-- start Entries supplied --

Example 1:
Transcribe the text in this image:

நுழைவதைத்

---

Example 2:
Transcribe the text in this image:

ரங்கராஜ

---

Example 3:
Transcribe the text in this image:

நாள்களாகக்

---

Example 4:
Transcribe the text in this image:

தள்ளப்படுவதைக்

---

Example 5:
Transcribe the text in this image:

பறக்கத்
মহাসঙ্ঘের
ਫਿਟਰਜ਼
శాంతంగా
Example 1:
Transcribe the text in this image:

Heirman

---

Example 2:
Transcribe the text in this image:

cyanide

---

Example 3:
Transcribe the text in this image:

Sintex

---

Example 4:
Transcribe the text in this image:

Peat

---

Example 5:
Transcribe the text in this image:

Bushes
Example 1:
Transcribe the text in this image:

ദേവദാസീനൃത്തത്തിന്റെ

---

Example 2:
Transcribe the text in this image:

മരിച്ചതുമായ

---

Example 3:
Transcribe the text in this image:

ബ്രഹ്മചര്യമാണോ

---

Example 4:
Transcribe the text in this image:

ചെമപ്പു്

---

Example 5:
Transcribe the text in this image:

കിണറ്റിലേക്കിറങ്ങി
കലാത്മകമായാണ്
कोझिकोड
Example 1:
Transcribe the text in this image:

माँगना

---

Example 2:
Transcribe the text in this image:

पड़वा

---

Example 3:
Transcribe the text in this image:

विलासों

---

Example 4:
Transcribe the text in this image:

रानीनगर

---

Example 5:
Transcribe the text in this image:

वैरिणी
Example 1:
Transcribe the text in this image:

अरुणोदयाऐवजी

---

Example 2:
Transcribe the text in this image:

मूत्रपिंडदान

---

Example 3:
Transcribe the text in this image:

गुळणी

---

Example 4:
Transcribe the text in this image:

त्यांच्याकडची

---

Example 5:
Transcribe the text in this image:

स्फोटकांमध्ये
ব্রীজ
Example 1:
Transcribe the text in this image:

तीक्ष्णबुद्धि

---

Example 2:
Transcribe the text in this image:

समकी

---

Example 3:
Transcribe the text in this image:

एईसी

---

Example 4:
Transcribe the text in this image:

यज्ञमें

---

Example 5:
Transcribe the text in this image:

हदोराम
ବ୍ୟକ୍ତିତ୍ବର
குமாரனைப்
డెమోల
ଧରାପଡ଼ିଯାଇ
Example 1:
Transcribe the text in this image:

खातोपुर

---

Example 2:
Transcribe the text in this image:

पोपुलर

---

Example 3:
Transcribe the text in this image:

-- end Entries supplied --

→ Stated exercise: Reproduce everything from the start of the entries down to the line containing "अरुणोदयाऐवजी", including that line.

→ Task response:
Example 1:
Transcribe the text in this image:

நுழைவதைத்

---

Example 2:
Transcribe the text in this image:

ரங்கராஜ

---

Example 3:
Transcribe the text in this image:

நாள்களாகக்

---

Example 4:
Transcribe the text in this image:

தள்ளப்படுவதைக்

---

Example 5:
Transcribe the text in this image:

பறக்கத்
মহাসঙ্ঘের
ਫਿਟਰਜ਼
శాంతంగా
Example 1:
Transcribe the text in this image:

Heirman

---

Example 2:
Transcribe the text in this image:

cyanide

---

Example 3:
Transcribe the text in this image:

Sintex

---

Example 4:
Transcribe the text in this image:

Peat

---

Example 5:
Transcribe the text in this image:

Bushes
Example 1:
Transcribe the text in this image:

ദേവദാസീനൃത്തത്തിന്റെ

---

Example 2:
Transcribe the text in this image:

മരിച്ചതുമായ

---

Example 3:
Transcribe the text in this image:

ബ്രഹ്മചര്യമാണോ

---

Example 4:
Transcribe the text in this image:

ചെമപ്പു്

---

Example 5:
Transcribe the text in this image:

കിണറ്റിലേക്കിറങ്ങി
കലാത്മകമായാണ്
कोझिकोड
Example 1:
Transcribe the text in this image:

माँगना

---

Example 2:
Transcribe the text in this image:

पड़वा

---

Example 3:
Transcribe the text in this image:

विलासों

---

Example 4:
Transcribe the text in this image:

रानीनगर

---

Example 5:
Transcribe the text in this image:

वैरिणी
Example 1:
Transcribe the text in this image:

अरुणोदयाऐवजी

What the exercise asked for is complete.